Velo3D has a team of 12 talented engineers, technicians, and material scientists.

Benny Buller is co-founder and CEO of Velo3D. He is a graduate of Technion in Israel after which he spent 10 years in the Intelligence Technology Unit of the Israeli Defense Force (Unit 8100). He then spent 4 years at Applied Materials as Director of Electron Beam Pattern Generation Systems and 1.5 years at Solyndra as VP of Product Development where he invented the company’s core technology.
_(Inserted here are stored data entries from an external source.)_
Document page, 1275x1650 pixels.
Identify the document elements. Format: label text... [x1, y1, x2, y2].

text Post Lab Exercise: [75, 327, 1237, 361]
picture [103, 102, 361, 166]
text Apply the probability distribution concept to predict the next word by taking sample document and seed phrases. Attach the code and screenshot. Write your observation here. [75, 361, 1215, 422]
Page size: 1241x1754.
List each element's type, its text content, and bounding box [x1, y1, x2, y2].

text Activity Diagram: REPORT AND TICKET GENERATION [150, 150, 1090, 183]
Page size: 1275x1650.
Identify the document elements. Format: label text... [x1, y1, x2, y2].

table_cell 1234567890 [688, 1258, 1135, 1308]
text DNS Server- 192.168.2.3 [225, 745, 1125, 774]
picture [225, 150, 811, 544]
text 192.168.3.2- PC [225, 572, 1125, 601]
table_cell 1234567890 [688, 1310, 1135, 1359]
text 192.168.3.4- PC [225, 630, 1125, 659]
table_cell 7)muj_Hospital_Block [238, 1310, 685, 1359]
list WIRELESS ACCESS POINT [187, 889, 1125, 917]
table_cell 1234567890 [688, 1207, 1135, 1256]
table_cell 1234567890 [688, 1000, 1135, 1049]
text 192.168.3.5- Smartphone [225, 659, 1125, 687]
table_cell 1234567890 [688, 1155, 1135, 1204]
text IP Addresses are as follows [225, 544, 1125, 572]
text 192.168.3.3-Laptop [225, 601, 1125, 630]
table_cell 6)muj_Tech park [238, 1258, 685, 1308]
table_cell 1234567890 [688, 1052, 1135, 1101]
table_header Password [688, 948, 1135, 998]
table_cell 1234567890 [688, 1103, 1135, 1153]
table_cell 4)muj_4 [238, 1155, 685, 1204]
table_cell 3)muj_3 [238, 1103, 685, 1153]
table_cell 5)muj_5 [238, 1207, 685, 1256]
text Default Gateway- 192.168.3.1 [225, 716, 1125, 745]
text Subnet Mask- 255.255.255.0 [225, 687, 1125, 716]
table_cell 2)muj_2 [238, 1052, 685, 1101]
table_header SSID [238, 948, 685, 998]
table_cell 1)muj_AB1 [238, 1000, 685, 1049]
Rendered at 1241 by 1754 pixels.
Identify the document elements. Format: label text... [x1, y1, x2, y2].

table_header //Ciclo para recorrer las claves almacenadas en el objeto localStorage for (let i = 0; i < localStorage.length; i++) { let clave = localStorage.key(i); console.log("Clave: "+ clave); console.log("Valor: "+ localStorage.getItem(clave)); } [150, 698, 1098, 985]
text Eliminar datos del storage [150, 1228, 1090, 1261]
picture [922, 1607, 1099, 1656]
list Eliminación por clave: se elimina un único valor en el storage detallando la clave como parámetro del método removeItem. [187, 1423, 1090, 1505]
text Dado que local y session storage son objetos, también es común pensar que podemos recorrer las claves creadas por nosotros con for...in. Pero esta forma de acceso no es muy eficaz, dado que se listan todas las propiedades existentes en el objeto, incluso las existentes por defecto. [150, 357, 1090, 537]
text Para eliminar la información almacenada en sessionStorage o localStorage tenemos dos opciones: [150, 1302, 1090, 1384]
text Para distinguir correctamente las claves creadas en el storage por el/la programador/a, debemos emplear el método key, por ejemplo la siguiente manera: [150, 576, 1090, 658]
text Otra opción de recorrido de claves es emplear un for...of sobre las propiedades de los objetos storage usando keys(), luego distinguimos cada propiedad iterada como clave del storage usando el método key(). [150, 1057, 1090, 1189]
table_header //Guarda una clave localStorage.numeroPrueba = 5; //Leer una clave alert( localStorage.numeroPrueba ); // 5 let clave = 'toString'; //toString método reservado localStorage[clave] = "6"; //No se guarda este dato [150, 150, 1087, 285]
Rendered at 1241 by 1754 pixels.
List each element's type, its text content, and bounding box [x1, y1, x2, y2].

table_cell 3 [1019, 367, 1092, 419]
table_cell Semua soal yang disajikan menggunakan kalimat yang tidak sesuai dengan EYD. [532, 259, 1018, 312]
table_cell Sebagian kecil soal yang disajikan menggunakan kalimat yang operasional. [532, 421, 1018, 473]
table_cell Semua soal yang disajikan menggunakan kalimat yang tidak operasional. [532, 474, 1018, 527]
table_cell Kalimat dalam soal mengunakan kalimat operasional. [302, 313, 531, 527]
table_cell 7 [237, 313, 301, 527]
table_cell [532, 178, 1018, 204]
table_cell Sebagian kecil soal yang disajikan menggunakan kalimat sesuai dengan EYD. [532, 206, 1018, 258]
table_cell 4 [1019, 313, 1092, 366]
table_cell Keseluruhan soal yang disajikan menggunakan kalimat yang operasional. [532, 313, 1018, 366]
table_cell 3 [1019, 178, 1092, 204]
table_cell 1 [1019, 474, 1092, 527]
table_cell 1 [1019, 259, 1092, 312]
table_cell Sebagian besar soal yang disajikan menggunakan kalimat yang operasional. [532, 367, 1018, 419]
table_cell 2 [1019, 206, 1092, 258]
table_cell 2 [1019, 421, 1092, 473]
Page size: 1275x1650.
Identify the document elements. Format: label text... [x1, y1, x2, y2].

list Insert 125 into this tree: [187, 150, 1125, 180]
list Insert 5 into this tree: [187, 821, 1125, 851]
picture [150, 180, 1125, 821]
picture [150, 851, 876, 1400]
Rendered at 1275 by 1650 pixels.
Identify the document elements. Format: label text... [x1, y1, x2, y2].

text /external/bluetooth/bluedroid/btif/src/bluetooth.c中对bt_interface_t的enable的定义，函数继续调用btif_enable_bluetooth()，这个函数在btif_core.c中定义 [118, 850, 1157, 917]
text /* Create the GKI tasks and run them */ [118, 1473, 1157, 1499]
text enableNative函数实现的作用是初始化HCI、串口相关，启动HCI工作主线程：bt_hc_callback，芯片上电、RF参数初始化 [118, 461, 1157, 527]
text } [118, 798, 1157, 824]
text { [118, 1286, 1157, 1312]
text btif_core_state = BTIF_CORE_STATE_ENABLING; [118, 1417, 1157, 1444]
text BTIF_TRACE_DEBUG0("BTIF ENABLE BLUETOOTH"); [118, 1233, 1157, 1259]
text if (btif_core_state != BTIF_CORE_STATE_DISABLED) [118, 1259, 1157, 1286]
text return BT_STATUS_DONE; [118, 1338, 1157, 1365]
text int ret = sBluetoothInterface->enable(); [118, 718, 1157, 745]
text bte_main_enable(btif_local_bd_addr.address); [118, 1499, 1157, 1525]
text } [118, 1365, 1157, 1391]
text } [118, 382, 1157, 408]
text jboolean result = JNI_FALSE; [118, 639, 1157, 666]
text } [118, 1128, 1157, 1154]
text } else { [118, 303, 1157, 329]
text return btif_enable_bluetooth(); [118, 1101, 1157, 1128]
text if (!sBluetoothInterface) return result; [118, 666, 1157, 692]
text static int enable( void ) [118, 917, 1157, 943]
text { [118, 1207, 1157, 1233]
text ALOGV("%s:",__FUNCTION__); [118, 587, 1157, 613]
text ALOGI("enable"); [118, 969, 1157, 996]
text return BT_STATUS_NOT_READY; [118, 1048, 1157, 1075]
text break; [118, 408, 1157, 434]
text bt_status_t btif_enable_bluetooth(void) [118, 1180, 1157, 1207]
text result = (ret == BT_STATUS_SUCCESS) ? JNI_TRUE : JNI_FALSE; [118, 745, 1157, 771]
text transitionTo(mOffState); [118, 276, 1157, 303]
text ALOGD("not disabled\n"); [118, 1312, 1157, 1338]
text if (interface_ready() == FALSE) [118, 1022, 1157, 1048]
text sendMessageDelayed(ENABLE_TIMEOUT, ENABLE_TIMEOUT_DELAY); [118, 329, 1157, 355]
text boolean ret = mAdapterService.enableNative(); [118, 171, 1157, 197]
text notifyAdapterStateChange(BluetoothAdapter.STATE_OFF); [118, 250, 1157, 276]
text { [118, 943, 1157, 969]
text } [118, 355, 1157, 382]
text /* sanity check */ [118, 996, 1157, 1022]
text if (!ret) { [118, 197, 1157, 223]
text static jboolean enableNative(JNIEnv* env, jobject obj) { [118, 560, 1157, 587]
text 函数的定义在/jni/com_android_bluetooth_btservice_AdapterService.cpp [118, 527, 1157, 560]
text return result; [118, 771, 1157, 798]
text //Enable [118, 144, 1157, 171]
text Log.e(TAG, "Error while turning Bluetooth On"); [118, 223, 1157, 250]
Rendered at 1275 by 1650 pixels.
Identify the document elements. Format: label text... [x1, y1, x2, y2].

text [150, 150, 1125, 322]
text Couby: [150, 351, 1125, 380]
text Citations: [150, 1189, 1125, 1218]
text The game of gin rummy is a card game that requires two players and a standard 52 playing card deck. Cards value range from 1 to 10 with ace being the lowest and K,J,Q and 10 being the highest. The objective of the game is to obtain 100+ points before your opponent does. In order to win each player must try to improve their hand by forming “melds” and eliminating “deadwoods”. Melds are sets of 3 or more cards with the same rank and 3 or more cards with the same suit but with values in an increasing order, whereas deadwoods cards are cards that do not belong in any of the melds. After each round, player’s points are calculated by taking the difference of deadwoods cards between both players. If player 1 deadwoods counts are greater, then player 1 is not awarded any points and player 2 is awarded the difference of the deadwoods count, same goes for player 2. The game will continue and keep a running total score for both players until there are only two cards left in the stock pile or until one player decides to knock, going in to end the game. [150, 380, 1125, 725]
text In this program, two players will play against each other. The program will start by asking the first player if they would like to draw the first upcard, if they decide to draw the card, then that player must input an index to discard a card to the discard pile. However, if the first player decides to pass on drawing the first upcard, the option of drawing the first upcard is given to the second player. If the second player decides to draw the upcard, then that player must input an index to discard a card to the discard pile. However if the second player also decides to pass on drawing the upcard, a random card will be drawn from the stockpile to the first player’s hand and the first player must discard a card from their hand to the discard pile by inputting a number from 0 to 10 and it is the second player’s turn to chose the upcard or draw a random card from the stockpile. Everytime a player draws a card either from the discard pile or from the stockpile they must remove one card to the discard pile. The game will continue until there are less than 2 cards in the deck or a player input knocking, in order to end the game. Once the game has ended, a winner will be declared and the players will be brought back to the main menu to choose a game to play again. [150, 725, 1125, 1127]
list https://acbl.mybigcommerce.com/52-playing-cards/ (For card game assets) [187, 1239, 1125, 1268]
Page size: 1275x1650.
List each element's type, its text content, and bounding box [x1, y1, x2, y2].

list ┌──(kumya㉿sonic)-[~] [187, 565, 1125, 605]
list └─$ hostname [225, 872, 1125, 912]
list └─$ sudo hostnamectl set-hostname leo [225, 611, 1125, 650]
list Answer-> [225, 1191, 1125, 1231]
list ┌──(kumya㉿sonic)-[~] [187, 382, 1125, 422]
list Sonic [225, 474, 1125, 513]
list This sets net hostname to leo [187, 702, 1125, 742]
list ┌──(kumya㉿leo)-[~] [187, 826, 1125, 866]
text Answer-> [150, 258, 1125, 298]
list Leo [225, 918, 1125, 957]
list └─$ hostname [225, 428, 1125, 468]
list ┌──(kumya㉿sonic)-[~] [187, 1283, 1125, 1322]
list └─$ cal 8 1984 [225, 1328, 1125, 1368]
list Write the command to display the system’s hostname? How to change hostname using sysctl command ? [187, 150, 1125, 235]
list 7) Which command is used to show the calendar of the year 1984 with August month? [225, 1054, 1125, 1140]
Most recently he was VP of Module Technology Integration at First Solar for 4 years and spent 2 years at Khosla as a Principal. He is a named inventor on 120 US patents. In the short time we’ve known Benny, he has impressed us with his intelligence and transparency. We find him to be an ideal combination of hungry entrepreneur and talented engineer.

Erel Milshtein is co-founder and VP of R&D for Velo3D. He spent 8 years at Applied Materials in technical roles ranging from Physicist to Technology Team Leader. He then spent 2 years at Solyndra where he met Benny. Benny then pulled him over to First Solar where he was Director of Engineering for 6 years.

It is also worth noting that Ofer Shochet, formerly VP of Products of leading 3D printing company Stratasys, is on the board of Velo3D.

Risks

We see several major risks for Velo3D:

  • Technology: As you’ll hear on Monday morning, Velo3D has been able to print several previously unprintable geometries with their prototype machine. However, they still have many technical problems to overcome before they have a working machine that can reliably deliver a metal 3D printed part. The company has allocated the next 10-12 months to working through these challenges but it could take longer.
  • Market: While the metal 3D printing market is $350M today and growing 50-60% annually, this investment will only be attractive if Velo3D can attract new business from customers who appreciate the support-free printing solution. We believe that Velo3D has a chance at massively increasing the addressable market by making it viable to print production parts for a number of industries but the company has not focused on customer sales to date.
  • Competition: There are roughly 10 companies who offer metal 3D printing technology, but with the exception of Arcam, none of them offer support-free printing. We believe that the number and size of changes they would have to make to their machines will keep them out of Velo3D’s crosshairs for several years. In addition, Velo3D will have a strong IP position. With regard to Arcam, we are still digging into this further but believe the low accuracy and vacuum requirement of their machine limits their applicability, and their customers still have to extract the fused powder, limiting the printable geometries.

Outcomes Table **

Summary

We are excited to invest in an early-stage company that is revolutionizing the fast-growing market for metal 3D printing by removing the need for supports. In doing so, Velo3D has the potential to print production parts in a variety of industries, disrupting the $500B annual market for metal manufacturing. We recommend this investment.